» **Task 1**: Revise the page-image entries and their extracted text by replacing "Scooter" with "Moped" and leaving everything else unchanged. Give back only the extracted text, without the pictures.

» **Text for analysis**:
Sims has run multiple research projects to test different technologies for fish farms, which he called the Velella Projects. Fishermen in Hawaii learned that the Velella’s floating fish pens were a boon for the local fishing industry.
The Velella fish cages attracted tuna, mahi-mahi, and marlin. The next one (Velella Project Epsilon) will be deployed off the coast of Sarasota, Florida in 2020.
These farms have used a species known locally as Kahala– a fish that was thrown back if caught in the wild– and raised them into tasty Kampachi.
Lockheed Martin supported the early research. Some of the Lockheed engineers launched Forever Oceans to continue to revolutionize mariculture.

[Page images with their extracted text]
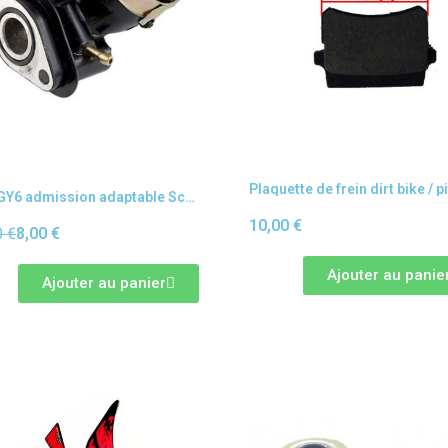
Pipe GY6 admission adaptable Scooter 4T chinois 50cc (139QMB)
10,00 €
0 €
8,00 €
Ajouter au panie
Ajouter au panier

» **Task 2**: Resume the passage on offshore fish farming, starting right after its last sentence.

» **Your response 1**:
Pipe GY6 admission adaptable Moped 4T chinois 50cc (139QMB)
10,00 €
0 €
8,00 €
Ajouter au panie
Ajouter au panier

» **Your response 2**:
Macro-algae (aka seaweed) cultivation has huge potential to provide feed for fish and animals because it doesn’t require land, fresh water, or fertilizer, unlike crops grown on land. Seaweed farms can absorb the excess nutrients in the water that cause dead zones and pull carbon dioxide out of the water. Ocean acidification has a catastrophic impact on ocean ecosystems.
“Off-shore macro-algae culture is the only way that we can harness entrepreneurial incentive (the profit motive) to counter ocean acidification,” Sims says. “If someone else has to pay for it, it’s not scalable.”